The nuance between a picture that gives rise to compassion and one that arouses contemplation is not simple. And the difficulty increases with the gravity of the subjects treated. The more dramatic the situation is, the more crucial the need to communicate information with a vibrant picture. Adrenaline also fueled by peer recognition that is materialized by the many awards and rewards within the profession.

The race for photojournalistic prices

Dimitris Messinis, Greek photojournalist and former director of the photography department of the American agency Associated Press, told us that for him “the priority is to show what happens and not to invent the reality”: “Above all do not take The risk of hiding information to highlight aesthetics, otherwise you have lost everything. ” He also adds that “the trend has progressed towards more work of aesthetic composition” without it being a bad thing. For him visual sensitivity is not to be excluded from the field work, but he repeats that the priority is the info.

A priority that is threatened, according to him, by “the price race” which pushes the aesthetic emphasis to the detriment of the discourse informative. However, what some see as lyrical emphasis and visual exaltation is sometimes only the result of a difference in sensibility. The work of the Brazilian photographer Sebastião Salgado, mentioned above, is charged with aesthetic effects (grain, contrast, framing), but are also the simple reflection of the singular perception of their author.

The impossible objectivity?

The photojournalist testifies, he shows what he sees. But what he sees is already equipped with a filter: “I am not a press worker. I can not pretend to be objective,” says Stefania Mizara, independent photoreporter, one of the first journalists to Entering the Gaza Strip in 2008. She explains that it is her personal feel that guides the shooting and that she can not make this impression disappear:

“Positioning myself in relation to an event is inevitable because it is part of the choreography of the work, and only the choice of the framework is a position on the subject, if I am impressed by the fact that it There will be more young people or elderly people in a demonstration, I will choose to show this cleavage. “

Fidelity to the real is not necessarily easy on the field, despite all the inclinations of objectivity of the photographers. Individual perception and temptations of composition put a strain on the ideal of images of pure information. But it is undoubtedly the field that regulates the place of aesthetic research: “When you are under the bombs, I do not think you have time to make romanticism,” summarizes Jean-Francois Leroy to his interlocutor of the World .

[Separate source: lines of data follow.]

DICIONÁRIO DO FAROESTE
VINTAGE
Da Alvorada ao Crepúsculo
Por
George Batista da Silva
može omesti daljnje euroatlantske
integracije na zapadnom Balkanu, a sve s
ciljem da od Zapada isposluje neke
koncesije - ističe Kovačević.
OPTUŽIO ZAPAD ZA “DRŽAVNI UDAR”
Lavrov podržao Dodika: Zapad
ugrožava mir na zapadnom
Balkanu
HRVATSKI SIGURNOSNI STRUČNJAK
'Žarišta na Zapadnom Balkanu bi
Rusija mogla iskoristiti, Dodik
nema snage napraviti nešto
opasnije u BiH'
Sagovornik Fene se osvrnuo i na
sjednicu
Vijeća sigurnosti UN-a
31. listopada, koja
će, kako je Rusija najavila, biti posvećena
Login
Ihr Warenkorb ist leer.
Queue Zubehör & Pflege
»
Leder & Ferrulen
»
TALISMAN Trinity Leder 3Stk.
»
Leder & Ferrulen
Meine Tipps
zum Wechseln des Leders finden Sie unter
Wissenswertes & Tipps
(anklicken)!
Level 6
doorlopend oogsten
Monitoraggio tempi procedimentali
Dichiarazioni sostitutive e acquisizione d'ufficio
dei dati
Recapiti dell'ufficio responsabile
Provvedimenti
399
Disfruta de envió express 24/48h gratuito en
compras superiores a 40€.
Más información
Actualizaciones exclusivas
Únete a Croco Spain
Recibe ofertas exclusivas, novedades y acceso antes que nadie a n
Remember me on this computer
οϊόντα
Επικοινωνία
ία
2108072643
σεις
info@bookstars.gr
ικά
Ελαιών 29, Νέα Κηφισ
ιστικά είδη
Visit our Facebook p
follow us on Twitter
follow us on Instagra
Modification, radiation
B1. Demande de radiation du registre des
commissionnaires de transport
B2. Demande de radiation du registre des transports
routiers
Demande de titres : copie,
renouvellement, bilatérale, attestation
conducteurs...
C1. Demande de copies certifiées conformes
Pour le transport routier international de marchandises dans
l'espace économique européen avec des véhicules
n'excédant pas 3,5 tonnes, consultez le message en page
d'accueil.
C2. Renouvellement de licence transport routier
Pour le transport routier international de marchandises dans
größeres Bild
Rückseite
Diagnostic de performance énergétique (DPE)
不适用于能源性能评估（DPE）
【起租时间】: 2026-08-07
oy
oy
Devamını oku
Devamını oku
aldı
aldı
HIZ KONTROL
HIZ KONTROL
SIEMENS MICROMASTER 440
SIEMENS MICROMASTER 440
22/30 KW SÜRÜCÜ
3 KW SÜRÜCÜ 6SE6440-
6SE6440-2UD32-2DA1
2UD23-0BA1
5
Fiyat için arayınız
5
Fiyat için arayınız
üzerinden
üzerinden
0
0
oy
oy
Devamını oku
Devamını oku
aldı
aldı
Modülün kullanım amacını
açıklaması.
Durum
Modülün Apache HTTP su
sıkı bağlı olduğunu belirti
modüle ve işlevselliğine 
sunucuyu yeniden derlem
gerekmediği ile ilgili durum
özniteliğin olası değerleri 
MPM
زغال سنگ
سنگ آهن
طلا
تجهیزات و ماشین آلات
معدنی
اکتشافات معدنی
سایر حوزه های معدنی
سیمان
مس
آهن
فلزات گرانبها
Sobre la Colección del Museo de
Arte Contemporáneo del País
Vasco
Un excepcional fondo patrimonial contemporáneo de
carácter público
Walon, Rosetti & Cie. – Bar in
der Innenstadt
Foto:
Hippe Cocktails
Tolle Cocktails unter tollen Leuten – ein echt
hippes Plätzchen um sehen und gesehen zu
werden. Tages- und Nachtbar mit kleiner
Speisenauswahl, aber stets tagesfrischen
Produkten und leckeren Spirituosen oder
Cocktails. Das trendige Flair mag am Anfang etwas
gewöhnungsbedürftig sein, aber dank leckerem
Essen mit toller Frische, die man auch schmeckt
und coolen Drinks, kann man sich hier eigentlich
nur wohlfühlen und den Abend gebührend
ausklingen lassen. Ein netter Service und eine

For its part, the Belgian photojournalist Maxime Gyselinck also talks about this modulation of aesthetic research according to the event he covers. For him, reporting to refugees or urban revolts are more conducive to composition work. He explains that “in demonstration, you have the time to build your image, think of your framing, your light …”, while the field missions where the danger is more present prevail the instantaneity on The aesthetic.

The photojournalist does not testify to what is happening before his eyes, but to what he sees happening. It therefore provides a vision, his own, distinct from one photographer to another. Some will choose to assume their point of view and others choose to erase it as much as possible. Covering a subject by offering photos that will mark public opinion without switching to a form of aesthetics of reality is a real challenge. In this sense, the subtle balance between the ideal of objectivity and the aesthetic ideal is one of the professional skills that distinguishes the amateur photojournalist armed with his Smartphone.